Tuesday, November 9, 2010

Kid-hands

I'm not sure what Panera Bread was thinking when they installed the sneeze guard in the Bakery side. I mean, it works, guarding from sneezes and all that, but the main flaw is the four inch gap between the bottom of the glass and the counter. I'm sure it makes cleaning easier, but that gap is right on the eye level of a small child of the age where they don't seem to know better than to stick hands, toys, and anything else nearby into certain gaps in certain sneeze guards. And try to touch pretty pastries.

Official policy is that if you touch it, you buy it. However, I don't want to be the one explaining to some parent that because they did not watch their kid, they are now the proud owner of a bear claw, an orange scone, and a smeared cherry pastry.
Therefore, the cashiers try and keep an eye on kids who seem about the right age and discipline level to be a threat to the our pastries.
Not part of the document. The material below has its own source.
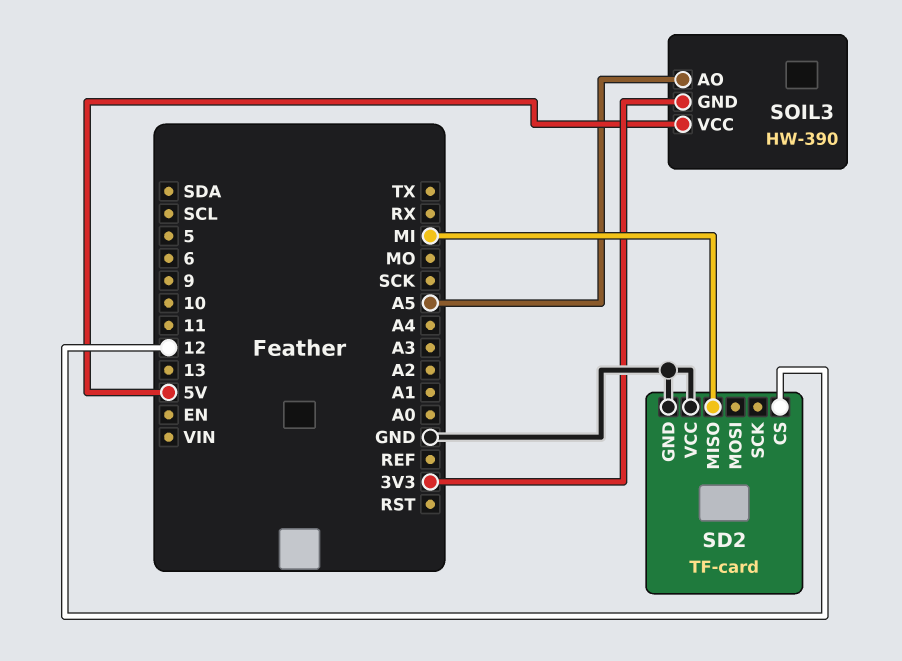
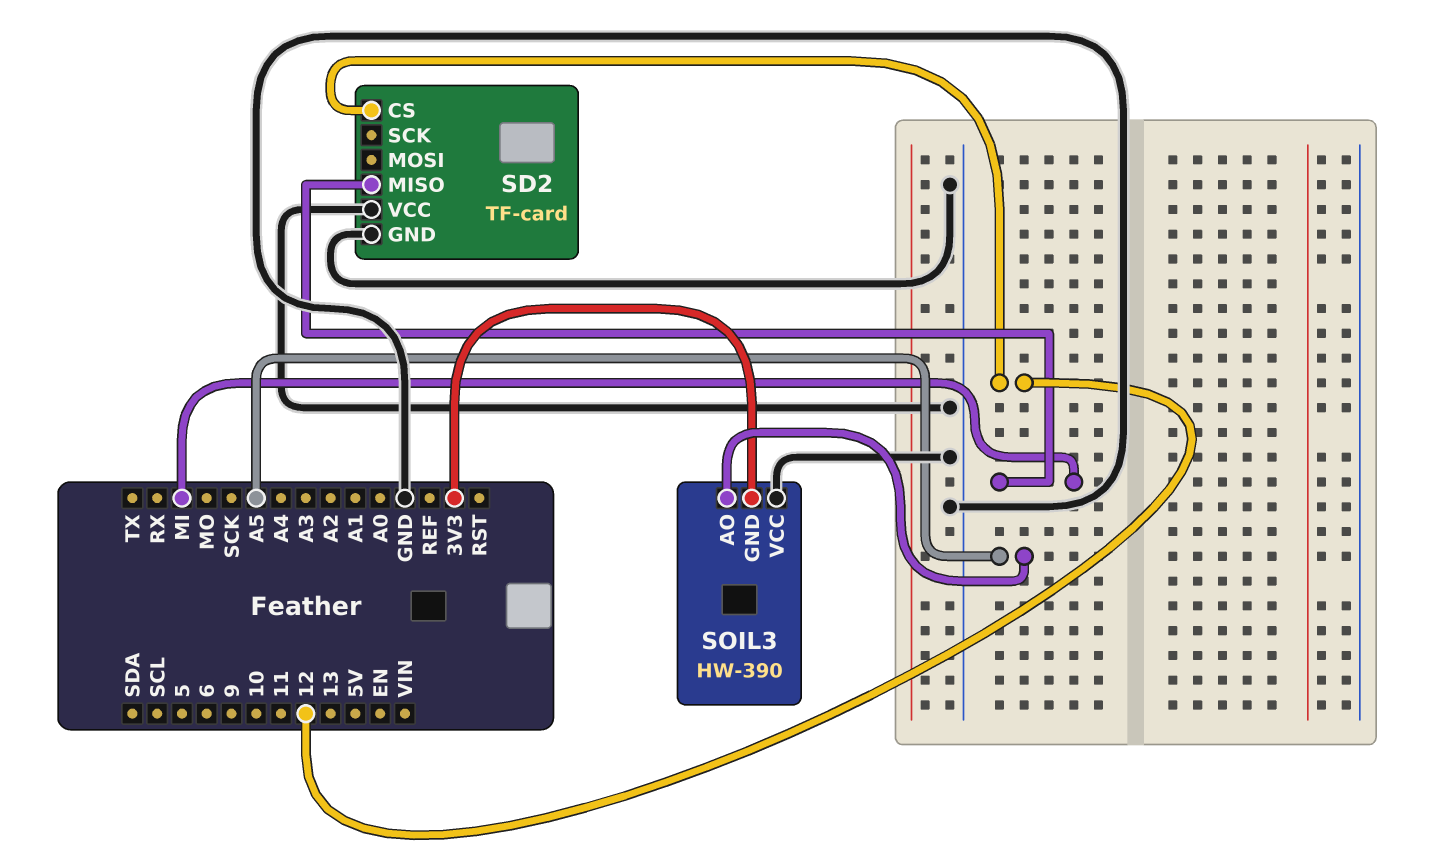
SOIL3 pin VCC: 5V -> GND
Or parents who don't seem to care if their kids spread their little kid germs around in sanitary areas.

Today while I was taking care of a customer, another woman with her kid was walking along the bakery counter and she was pointing out all of the good stuff to eat, asking him what he wanted, the usual. That I don't mind. But the kid was shoving his hands under, going after our cobblestones.
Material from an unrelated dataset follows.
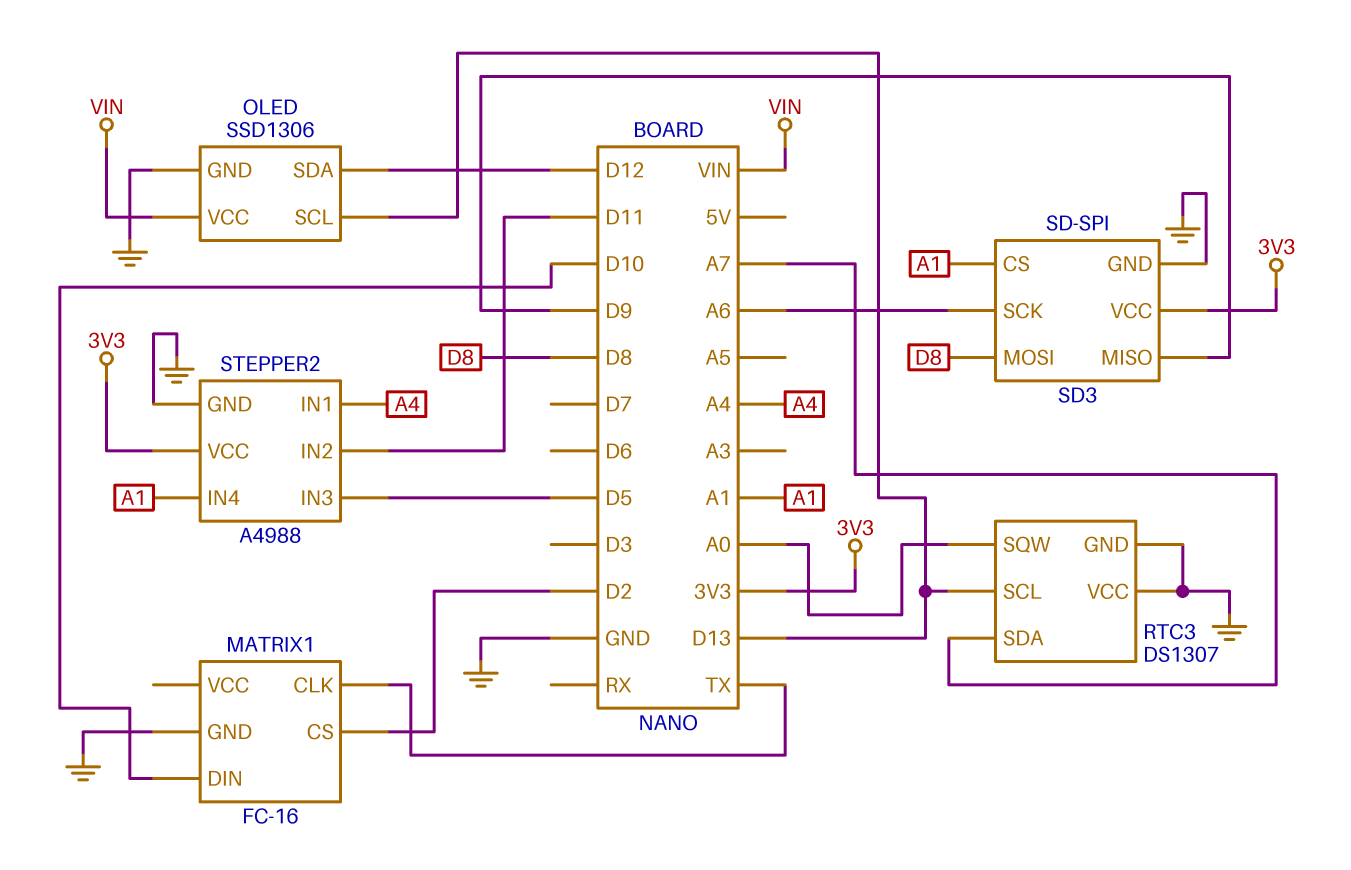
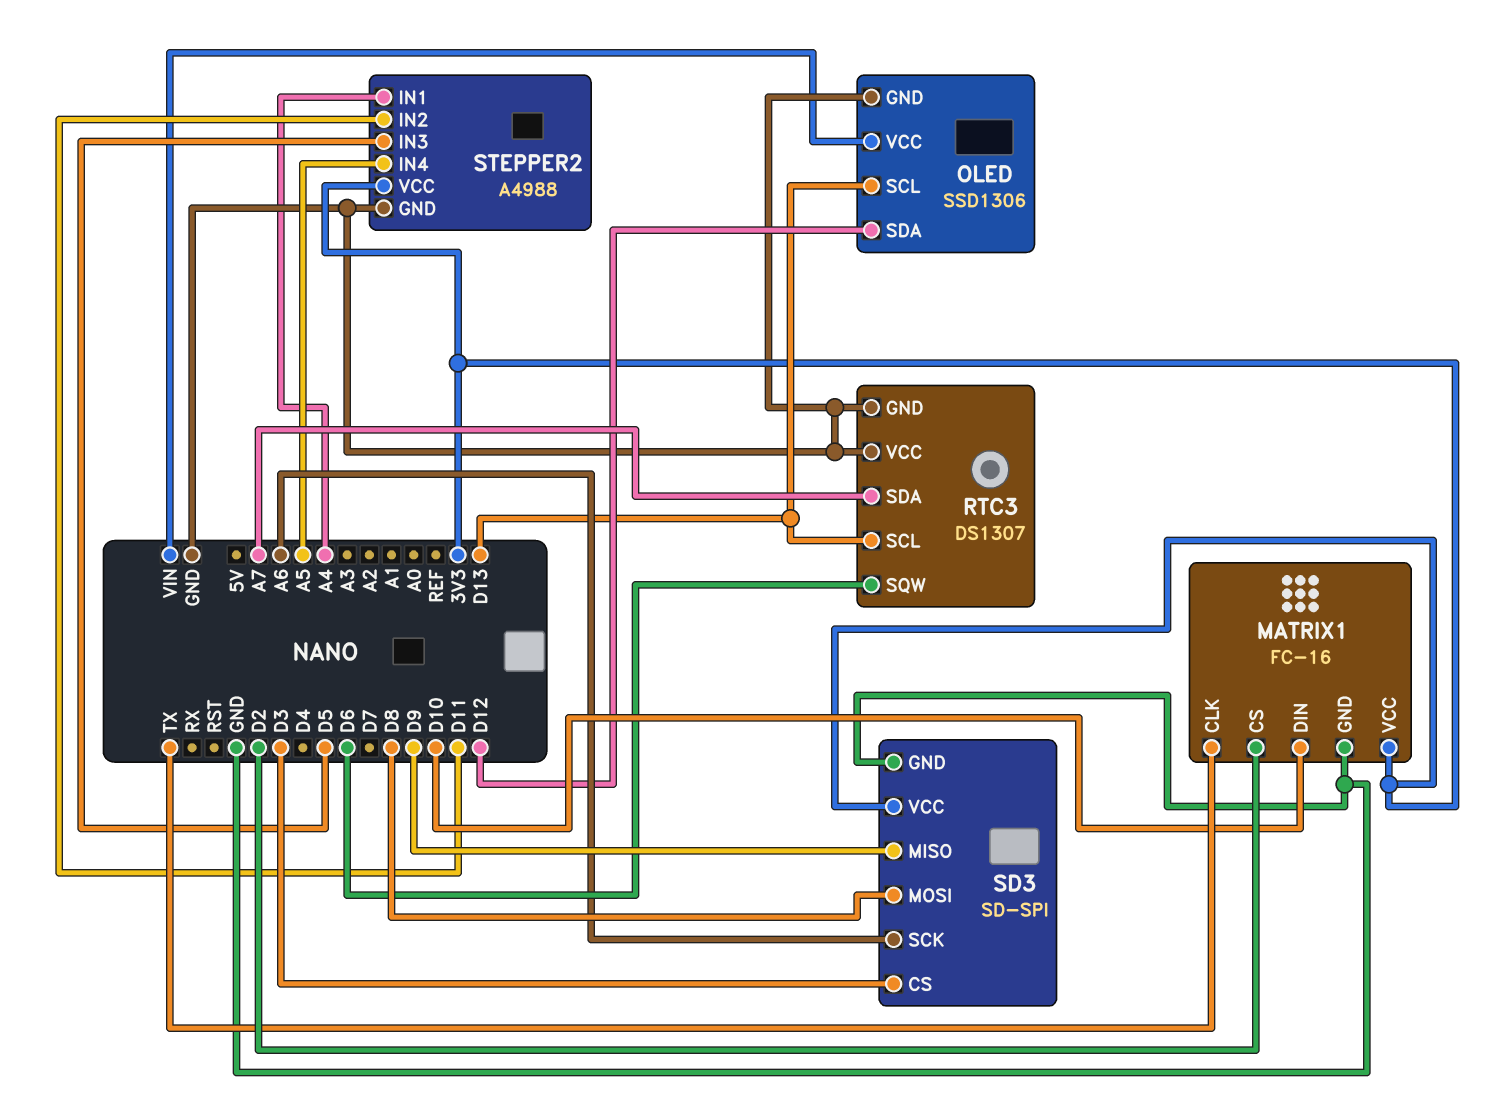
MATRIX1 pin VCC: none -> 3V3
RTC3 pin SQW: A0 -> D6
SD3 pin CS: A1 -> D3
STEPPER2 pin IN4: A1 -> A5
"Please keep your hands out!"

You have to say it loud, or nobody hears/listens. Mom murmurs to the kid, but whatever she said didn't work.

"Don't touch that, please!"

Mom ends up snatching kid up and holding him to her and I catch words that give me the idea that they aren't going to buy anything after all and with the glare she directs at me, apparently it's my fault.

I finish with my customer and shout out with the normal, "Is there anything I can get for you?" Mom refuses, still glaring, muttering to her child about not going over there, she'll get mad at you.

Roar, that's me, the big scary Panera employee. Seriously, do you really want a cobblestone added to your bill?

In the end, she does order, but she makes sure it's from Jenny. I might bite her kid or something.

We deal with kids like that all the time and parent reactions usually range from swift removal and profuse apologizing to completely ignoring their kid. This one really ticked me off because instead of telling her kid not to touch stuff, she instead blames me for telling her kid not to touch stuff and comforts the poor frightened little boy. A kid coddled like that is going to go running to his mother for protection against everything and he's never going to learn.

And I'm still annoyed cause I hate it when customers get upset with me, but I'm still not going to let children fondle my pastries.

This could have been all avoided with sneeze guard that went down all the way, or even just enough to prevent kid-hands.

Monday, November 8, 2010

Musings of a bored employee

I feel like I've really only just begun life in general. I had to deal with school for the past seventeen or so years and thought that once I got out, I would be meeting life! The fulfillment of dreams! The start of adventure! The culmination of all the learning I did in childhood!

Ok, nowhere near that optimistic. Actually I've had a Peter Pan mentality pretty much since I was born. If he showed up and offered to take me to Neverland, I'm not even sure I would've had second thoughts. I NEVER wanted to grow up. It seemed like growing up always came with more responsibilities and less freedom and fun.

By the end of college, I was bored with college and ready to do something else, but I can't say my heart leaped at the idea of nine-to-fiving it at a desk job. The economy made sure I didn't have to worry about that and around six months after I graduated, I finally managed to get A job at Panera Bread.

Now when I was working hard in college and listening to idealistic professor talk about all the great things we would be doing in journalism, I wasn't exactly pumped to go into news. I wanted to do magazine with a more creative and fun aspect. And I actually read magazines, unlike newspapers, so that's a good sign right there. I was still worried about going into magazines, but even so, I didn't really want to go into sandwich-making and cashiering.

Which is where I am now. The culmination of my 17 years of schooling and thousands of dollars of tuition and I can now take your order and even, possibly, make it for you. Unless it includes a salad; I don't do salads.

Now I've mostly been able to repress my "I'm failing my own potential and expectations and everyone else's as well" because I'm doing this to get David through college and mostly I just stamp those instincts down. Shut up already, at least it's a job.

David graduates in December and we will probably move to Des Moines, which all of a sudden means that 1) We don't have to rely entirely on my income, 2)I will have to switch jobs anyway, and 3) there could actually be places where I could "use my degree" in Des Moines.

Now with the hope of actually being able to work at a place that is not Panera (and hopefully a step up from it... as in not Burger King either) is making me want to do something else. I am not fitted out for a career, I would get bored. If it were up to me, I'd probably switch jobs every year until I could find a job I wanted to stick with... for maybe three years.

All this to say, I am becoming discontent. I want to do something else. There's got to be more to life that just work.